THE TASK:
The line containing "Komentár môžu písať" opens the span to copy, and the last line of the records below closes it. Write out that span exactly.

Stored items from a collection
=== Begin Enclosure ===

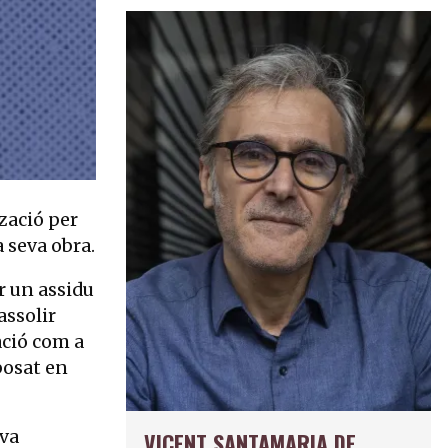
zació per
a seva obra.
r un assidu
assolir
cació com a
posat en
 va
VICENT SANTAMARIA DE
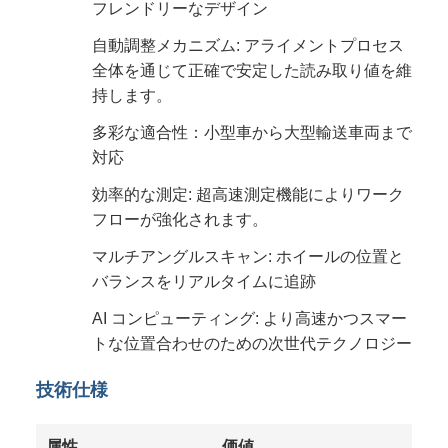
フレンドリーなデザイン
自動調整メカニズム: アライメントプロセス
全体を通じて正確で安定した読み取り値を維
持します。
多彩な適合性：小型車から大型輸送車両まで
対応
効率的な測定: 超高速測定機能によりワーク
フローが強化されます。
マルチアングルスキャン: ホイールの位置と
バランスをリアルタイムに追跡
AI コンピューティング: より高速かつスマー
トな位置合わせのための次世代テクノロジー
技術仕様
属性
価値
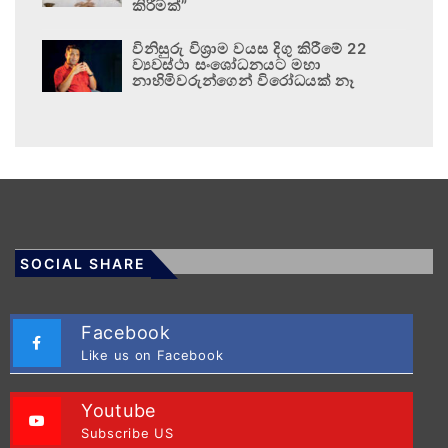
කිරීමක්”
විනිසුරු විශ්‍රාම වයස දිගු කිරීමේ 22
ව්‍යවස්ථා සංශෝධනයට මහා
නාහිමිවරුන්ගෙන් විරෝධයක් නෑ
SOCIAL SHARE
Facebook
Like us on Facebook
Youtube
Subscribe US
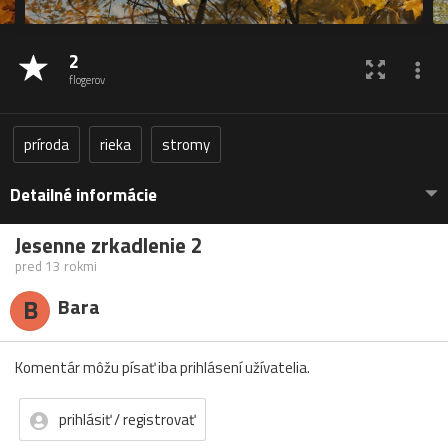
2
flogerov
príroda
rieka
stromy
Detailné informácie
Jesenne zrkadlenie 2
pred 13 rokmi
B
Bara
Komentár môžu písať iba prihlásení užívatelia.
prihlásiť / registrovať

=== End Enclosure ===

ANSWER FOR THIS EXERCISE:
Komentár môžu písať iba prihlásení užívatelia.
prihlásiť / registrovať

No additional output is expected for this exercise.